§ Parts of the exercise:
• a. In the Boomerang Bags text, what phrase are store staff encouraged to use instead of "Would you like a bag?"
• b. Pick up the Boomerang Bags text after its final line and continue it.

§ Page text:
****

Conferences and events
- At this stage, there aren’t too many companies that make reusable bags locally, let alone using recycled fabric! With the wonderful momentum around sustainability and waste increasing, many conferences, events and organisations look for sustainable options for their delegates to use at the events. Boomerang Bags are an appealing option, and a win-win for all involved – the company demonstrates their commitment to sustainability, support and collaboration with local organisations/causes; the delegates get a funky Boomerang Bag that they can cherish for themselves, pass on to someone in need, or they may even decide to start a local group themselves!
Partner with other groups and organisations
- Days for girls – https://www.daysforgirls.org
- Orange Sky Laundry (Homeless support)
- Oz Harvest
- Donate or sell the bags to a local store to have by the counter for when people forget to bring their own bag. The bags could be sold for a small donation to support your group to make more bags (this is up to your community and what you think will work best)
- Along with providing bags, support the store to implement other strategies to help their transition away from plastic bags, and to support their customers to BYO bag. See ‘How can your local store get involved?’ for some ideas
There are many ways that businesses can work towards being plastic bag free and be part of Boomerang Bags. Here are a few ideas that stores could implement to help their business and customers with this transition:
SIGNAGE AND DISPLAYS
Display signage throughout the store to trigger customer memory to remember their own bags, as well as to promote the store’s efforts to phase out plastic bags and recognise their participation with Boomerang Bags. Provide customers with ‘Have you got your reusable bag?’ door hangers as a reminder to bring their own bags from home.
SUPPORT THE LOCAL BOOMERANG BAGS GROUP
Advertise upcoming Boomerang Bags working bees or events in-store as a means to garner interest and volunteers to support the project locally. Provide ‘take and make’’ boomerang bag kits (provided by the local group), to encourage customers to make their own bags. Become a drop off point for fabric donations.
Provide incentives for people who bring their own reusable alternatives. It could be a free ticket into a raffle drawn monthly, a small gift or discount.
Provide free or inexpensive alternatives to plastic bags, for example: recycled cardboard boxes, boomerang bags, other reusable bags, recycled paper bags, etc.
Ensure staff are trained around the importance of reducing plastic, and encourage them to communicate this to their customers. For example, using phrases like “Do you have your reusable bag with you?” rather than “Would you like a bag?”
Host regular or one-off events to create conversations about fostering sustainable habits, for example: Boomerang Bags volunteers set up a table outside the business for a day, to give away bags and have conversations with customers. Hold DIY bag-making workshops or sew-a-thon’s.
Boomerang Bags Nambour (QLD, Australia)

****

§ Records shown:

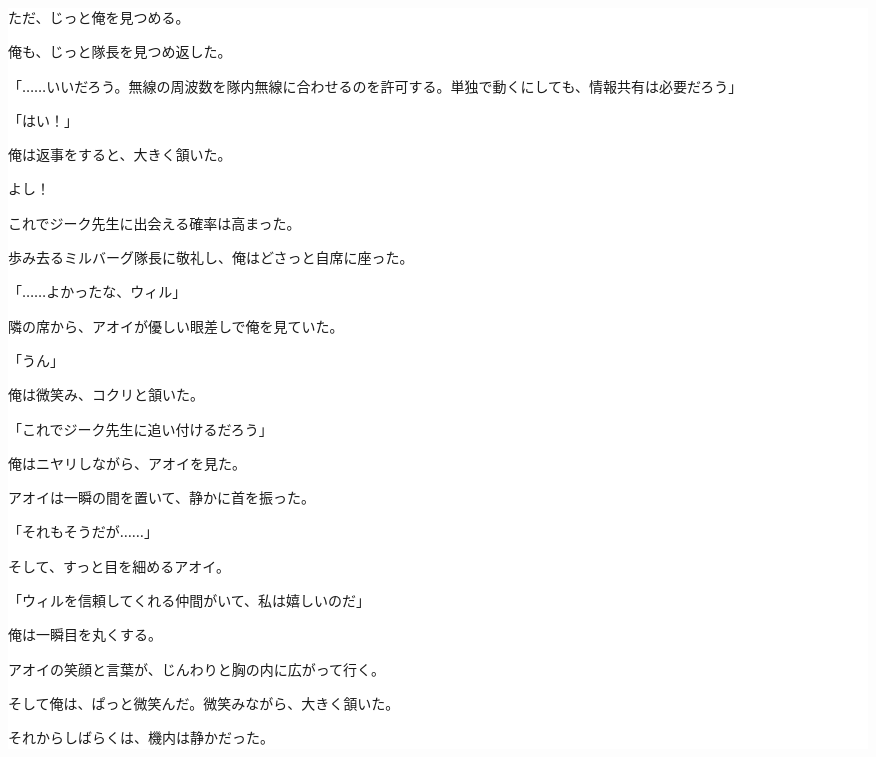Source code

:   ただ、じっと俺を見つめる。
 </p>
 <p id="L124">
  俺も、じっと隊長を見つめ返した。
 </p>
 <p id="L125">
  「……いいだろう。無線の周波数を隊内無線に合わせるのを許可する。単独で動くにしても、情報共有は必要だろう」
 </p>
 <p id="L126">
  「はい！」
 </p>
 <p id="L127">
  俺は返事をすると、大きく頷いた。
 </p>
 <p id="L128">
  よし！
 </p>
 <p id="L129">
  これでジーク先生に出会える確率は高まった。
 </p>
 <p id="L130">
  歩み去るミルバーグ隊長に敬礼し、俺はどさっと自席に座った。
 </p>
 <p id="L131">
  「……よかったな、ウィル」
 </p>
 <p id="L132">
  隣の席から、アオイが優しい眼差しで俺を見ていた。
 </p>
 <p id="L133">
  「うん」
 </p>
 <p id="L134">
  俺は微笑み、コクリと頷いた。
 </p>
 <p id="L135">
  「これでジーク先生に追い付けるだろう」
 </p>
 <p id="L136">
  俺はニヤリしながら、アオイを見た。
 </p>
 <p id="L137">
  アオイは一瞬の間を置いて、静かに首を振った。
 </p>
 <p id="L138">
  「それもそうだが……」
 </p>
 <p id="L139">
  そして、すっと目を細めるアオイ。
 </p>
 <p id="L140">
  「ウィルを信頼してくれる仲間がいて、私は嬉しいのだ」
 </p>
 <p id="L141">
  俺は一瞬目を丸くする。
 </p>
 <p id="L142">
  アオイの笑顔と言葉が、じんわりと胸の内に広がって行く。
 </p>
 <p id="L143">
  そして俺は、ぱっと微笑んだ。微笑みながら、大きく頷いた。
 </p>
 <p id="L144">
  それからしばらくは、機内は静かだった。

****

§ Numbered answers:
• a. "Do you have your reusable bag with you?"

• b.
“Our group is small. We focus on sewing really nice quality bags, we match colours and threads, we want to have people proud to use our bags, so we certainly aren’t pumping them out in massive numbers, but we also sew in a local place that works with people with disabilities, so we help them sew and we engage them too. We have our first shop taking 50 bags next week and have two more waiting, we are slow and steady”
Geraldton (WA, Australia)
“I think the personal touch has a good impact. I’ve been making paper bin liners and putting a Boomerang Bag in it, then gifting to various people. The feedback and talk about saying NO to plastic bags has been amazing …I love promoting Boomerang Bags.”
Dayboro (QLD, Australia)
Our group is all about making a difference however we can. People are shocked when I say that we aren’t putting our bags at the IGA, but when I explain they would go through dozens of bags a day, and we have 6 or 7 sewers and that 1 bag can take 4 or more hours to make, they get it. I have noticed just recently that our IGA checkout chicks are starting to ask people “Do you need a bag?” when they get to the checkouts. This is such a shift – it puts the responsibility back onto the consumer to make a change, and consider their own actions. I feel like our little BB group has had something to do with that in our town.
Sunbury (VIC, Australia)
We’re finding that our local market is a huge awareness raising exercise. last market we stopped a few people walking past with plastic bags and swapped it for a BB bag….gave us a chance to tell them what we were doing and why AND they walked away with a beautiful bag! Great positive response…except our numbers of bags are going down again! Hahaha.
Phillip Island – Vanuatu (Kylie)
A volunteer came to donate a doona, and she never left.
Dulwich Hill (Sydney, Australia)
“WOW what a great day at Marrickville Festival 2017! We gave out all the Inner West Bags and got lots of support for a NSW ban on plastic bags. I will be sending these signatures directly to Premier Gladys Berejiklian. Thanks to our great friends Suzanne and Paul at Village Wholefoods & Bulk Foods. Lots of good conversations and more people ready to join the Dulwich Hill Boomerang Bag movement.”